Chronique

Stoffner / Mahall / Lovens

Mein Freund Der Baum

Flo Stoffner (g), Rudi Mahall (bcl), Paul Lovens (dms)

Label / Distribution : Wide Ear Records

Auteur d’un solo remarqué il y a quatre ans, le guitariste zurichois Florian Stoffner, par ailleurs membre de l’orchestre de Manuel Mengis, propose une rencontre avec deux improvisateurs allemands renommés, qui s’étale entre Zürich et Lisbonne au mois d’avril 2016. Le batteur Paul Lovens et surtout le clarinettiste basse Rudi Mahall sont des compagnons à sa mesure pour des discussions au long cours : Lovens a forgé sa réputation auprès d’Alexander Von Schlippenbach dans un rôle de rythmicien hors pair. Ici, il est un créateur aride, double agressif d’une guitare électrique qui joue plus sur la sécheresse que sur l’explosivité. Quant à Mahall, issu de la même famille de musiciens que Lovens, la densité et l’enchevêtrement du jeu en font une pointe du triangle, absolument libre de faire parler le cri mais aussi le ronflement et les slaps très secs. Un façon de donner vie à une musique taciturne, voire rugueuse (« Freund »).

D’ailleurs, c’est la clarinette qui insufflera une énergie nouvelle aux prémices de « Der », déliant au fur et à mesure la batterie et la guitare et proposant un embryon de mélodie, vite entamé par une guitare subitement devenue tranchante. C’est la leçon de ce long morceau où tout se joue : peu importe l’instigateur, c’est l’élan collectif qui donne l’impulsion et la maintient en vie. Lorsque, après un léger flottement, le mouvement redémarre, ce sont les cymbales de Lovens qui sont en pointe. Il cède bientôt sa place aux craquements des cordes de la guitare qui ouvrent la porte à une sorte de fourmillement dans l’infiniment petit ; un changement de dimension qui montre que tout palpite dans cette rencontre intense.

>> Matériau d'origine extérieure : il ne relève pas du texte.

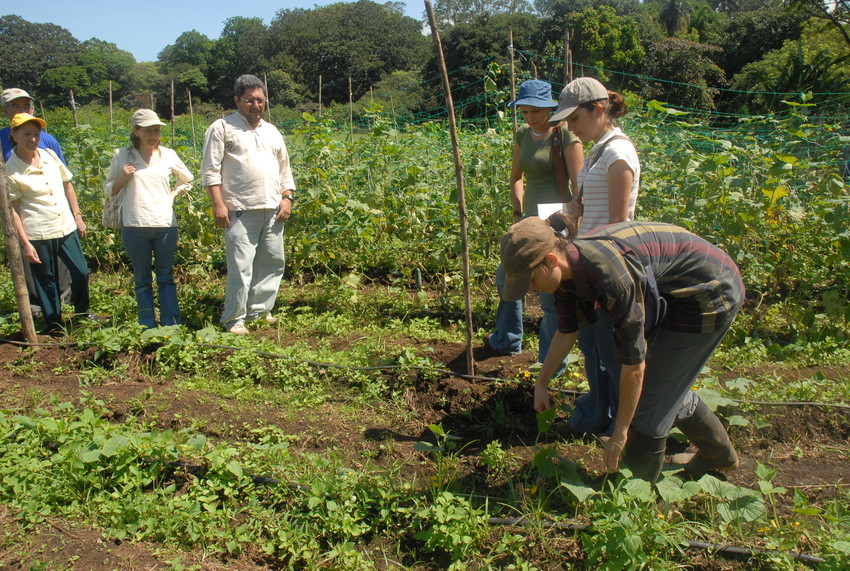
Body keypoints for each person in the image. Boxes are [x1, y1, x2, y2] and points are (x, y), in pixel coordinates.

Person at [500, 214, 744, 483]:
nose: (532, 290)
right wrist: (541, 383)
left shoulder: (610, 275)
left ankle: (635, 499)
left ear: (550, 261)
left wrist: (621, 431)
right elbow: (566, 331)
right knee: (662, 387)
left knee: (647, 407)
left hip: (710, 292)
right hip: (674, 290)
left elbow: (634, 367)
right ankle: (719, 455)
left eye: (531, 281)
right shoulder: (567, 270)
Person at [547, 77, 642, 437]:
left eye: (575, 119)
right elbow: (587, 206)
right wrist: (564, 217)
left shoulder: (619, 154)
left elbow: (619, 225)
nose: (570, 127)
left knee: (610, 351)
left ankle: (620, 426)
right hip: (587, 260)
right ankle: (595, 416)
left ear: (598, 110)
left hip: (606, 266)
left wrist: (602, 278)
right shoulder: (599, 149)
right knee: (592, 348)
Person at [485, 79, 583, 368]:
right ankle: (507, 339)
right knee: (507, 276)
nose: (530, 118)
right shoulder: (523, 135)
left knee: (552, 297)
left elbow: (580, 186)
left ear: (549, 108)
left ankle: (551, 364)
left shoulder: (565, 136)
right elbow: (516, 176)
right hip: (528, 222)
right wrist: (518, 214)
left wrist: (568, 223)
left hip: (555, 225)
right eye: (525, 112)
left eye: (535, 111)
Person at [201, 74, 295, 335]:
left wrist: (287, 197)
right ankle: (234, 319)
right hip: (239, 209)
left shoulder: (272, 131)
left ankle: (260, 311)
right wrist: (218, 205)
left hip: (273, 209)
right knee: (241, 267)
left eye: (261, 101)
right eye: (250, 100)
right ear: (236, 100)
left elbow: (284, 169)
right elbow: (210, 171)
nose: (256, 105)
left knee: (273, 263)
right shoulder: (222, 128)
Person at [104, 109, 193, 329]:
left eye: (156, 130)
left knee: (165, 276)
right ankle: (147, 325)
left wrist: (172, 194)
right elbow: (109, 189)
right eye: (148, 131)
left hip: (164, 223)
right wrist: (123, 177)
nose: (154, 135)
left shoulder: (168, 154)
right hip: (134, 224)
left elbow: (187, 178)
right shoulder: (123, 155)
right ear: (136, 131)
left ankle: (171, 324)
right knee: (142, 279)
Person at [4, 113, 92, 334]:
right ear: (13, 135)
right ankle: (54, 324)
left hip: (65, 225)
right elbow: (13, 210)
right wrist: (25, 243)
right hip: (37, 230)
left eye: (36, 133)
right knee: (47, 280)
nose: (33, 138)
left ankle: (81, 313)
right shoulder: (11, 169)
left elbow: (68, 185)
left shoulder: (50, 155)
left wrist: (78, 216)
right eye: (26, 134)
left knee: (81, 271)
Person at [1, 88, 73, 312]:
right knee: (32, 259)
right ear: (5, 111)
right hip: (21, 209)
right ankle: (36, 304)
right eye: (15, 106)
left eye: (26, 105)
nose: (22, 109)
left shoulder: (48, 140)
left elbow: (63, 177)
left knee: (59, 262)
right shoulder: (2, 137)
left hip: (52, 212)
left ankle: (63, 302)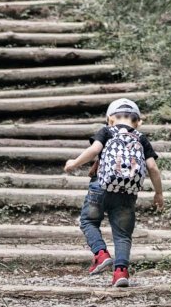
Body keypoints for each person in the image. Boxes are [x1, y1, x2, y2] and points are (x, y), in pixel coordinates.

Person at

Mein Freund der Baum signifie « Mon ami l’arbre », et c’est vrai qu’il y a quelque chose de végétal dans cet album qui sent l’humus autant que le soufre. Si l’ami du trio est un arbre, classons-le plutôt du côté des bois enchantés, et doués d’une certaine conscience. Une forêt qui palpite, emplie de sève généreuse et nourrissante. Il n’est pas anodin que « Baum » se révèle le titre le plus remuant, comme si la masse raboteuse prenait instantanément vie, entre la sonnerie du métal et le crissement du bois. Si Stoffner semble parfois en retrait, c’est qu’il effectue un nécessaire travail de liant. C’est la nervure de la feuille qui transmet l’énergie et permet de faire bruisser un tronc gigantesque qui prend racine dans la meilleure des musiques improvisées.